As I mentioned in another post, my contact with classical music was pretty much zero prior to my discovery of it at age 12. More juvenile prison than place of learning, the junior high school I attended at the time was a poor place to develop an appreciation for the life of the mind. My father had a limited appreciation of classical music, although like a lot of parents, he believed its main purpose was to serve as a high-brow performance enhancer for improving children’s test scores. (When I unexpectedly fell in love with it, particularly with modern music, he was not pleased.) There were countless reasons why this music could have eluded me forever. Moreover, it quickly became apparent as I pored through Eric Salzman’s Twentieth-Century Music: An Introduction, which was my guide in that first year I listened to music, that very few composers in it (or anywhere else, for that matter) looked much like me or were even tangentially connected to Latin America. But it never mattered. That this music could (or should) be inaccessible to me because my race/ethnicity/religion differed from these composers never occurred to me. A short time passed, though, when I began to discover that Latin America and the Spanish-speaking world in general had not only quite a few great composers, but also its own fascinating and ongoing classical music history. Even Chile, where my parents came from, had a few distinguished composers including Pedro Humberto Allende, Alfonso Leng, and Domingo Santa Cruz Wilson.
Decades later, I discovered Japanese music of the interwar period. Earlier this week, I was a sobbing mess listening to Uehara Bin and Yūki Michiko in their bittersweet 1937 song, Uramachi jinsei (Backstreet Life). I am not Japanese, have no Japanese ancestry, and aside from my maternal grandfather, who was stationed on a Chilean hospital ship docked in Nagasaki after the war, have no connection to Japan. That never impeded me from enjoying this music, wanting to learn more about it, learning the Japanese language as a result, and loving it as if it were part of my own cultural patrimony. Yet it is the same gatekeepers—whose platitudes about “representation” drip with paternalism that infers non-whites are intellectual inferiors—who choke off wider exploration of the life of the mind; or, worse, instill in the young hostility to art that they have yet to experience and make up their minds about for themselves. How can such malicious deception be tolerated, let alone encouraged?
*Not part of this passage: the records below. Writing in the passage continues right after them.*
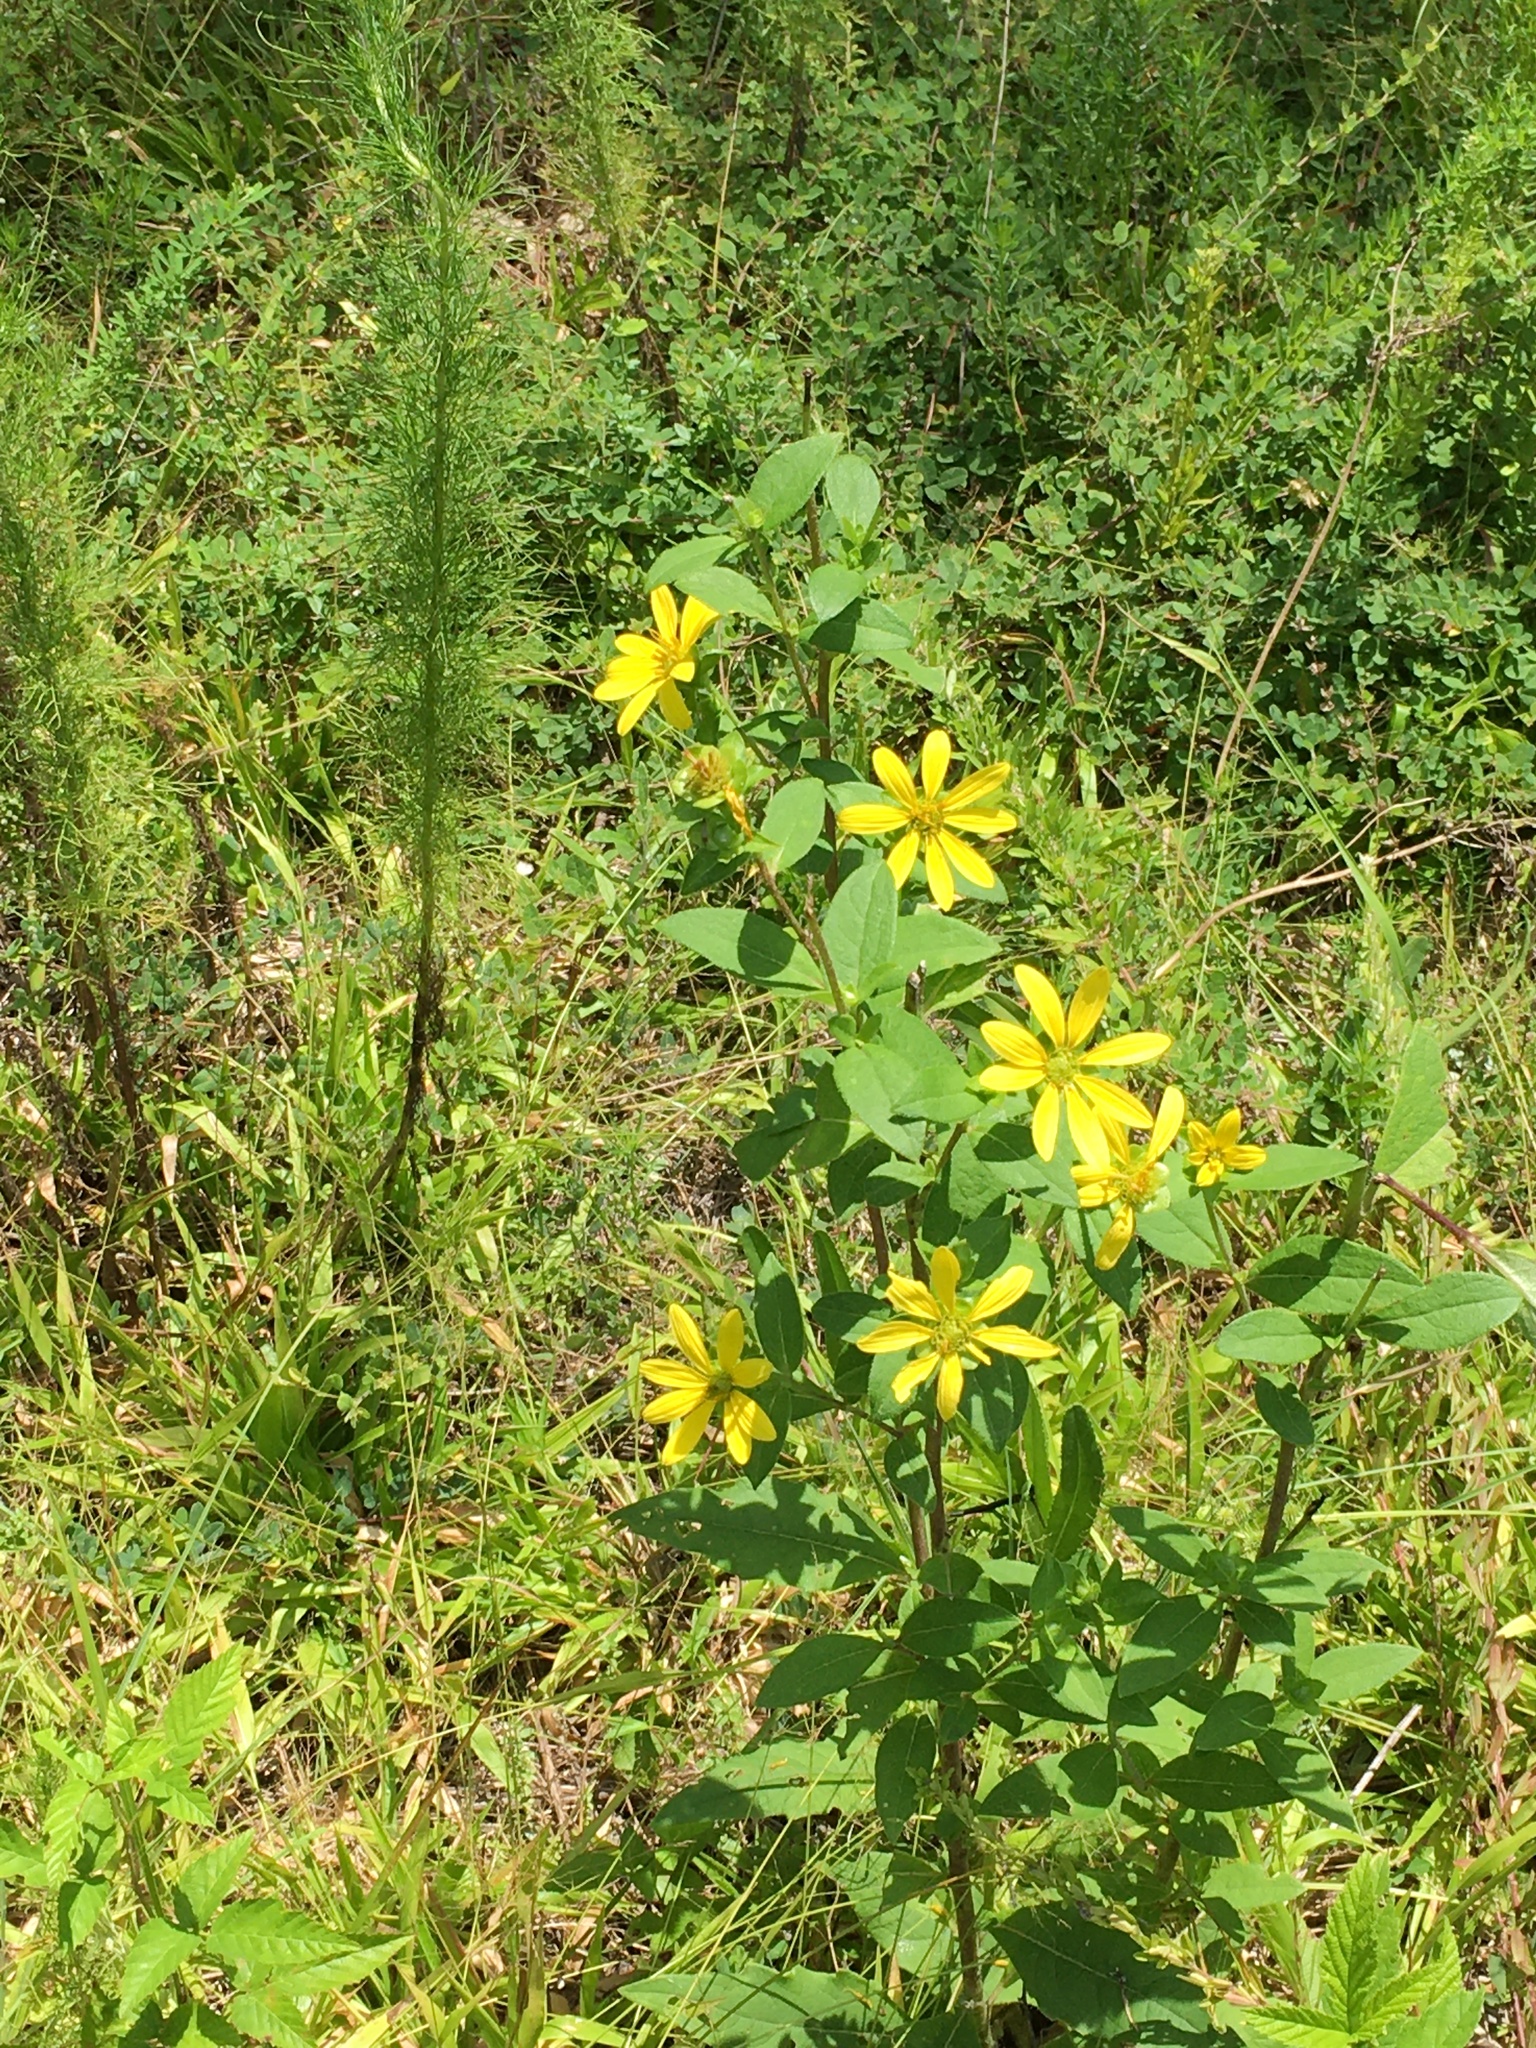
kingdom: Plantae
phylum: Tracheophyta
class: Magnoliopsida
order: Asterales
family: Asteraceae
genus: Silphium
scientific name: Silphium asteriscus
It brough to mind something that Doris Lessing told Michael Dean in a 1980 BBC interview:
I can't remember any time in my life where I wasn’t sitting looking at the grown-up scene, for example, and thinking, This must be some great charade they’ve all agreed to play. I was always seeing through what went on. That was the makings of a critic, you see.[2]
For those willing to peel the veneer of the “great charade,” the liberation of one’s ears (and mind) awaits.
Notes
[1] Wise, Brian (January 19, 2024). “A Guide to Diversifying Orchestra Audiences”. Symphony: From the League of American Orchestras. URL: https://symphony.org/features/a-guide-to-diversifying-orchestra-audiences/. Retrieved March 19, 2024.
[2] Lessing, Doris (2000). Ingersoll, Earl G. (ed.). “Writing as Time Runs Out”. In Doris Lessing: Conversations. Princeton, New Jersey: Ontario Review Press. ISBN 0-865538-080-5. Page 87.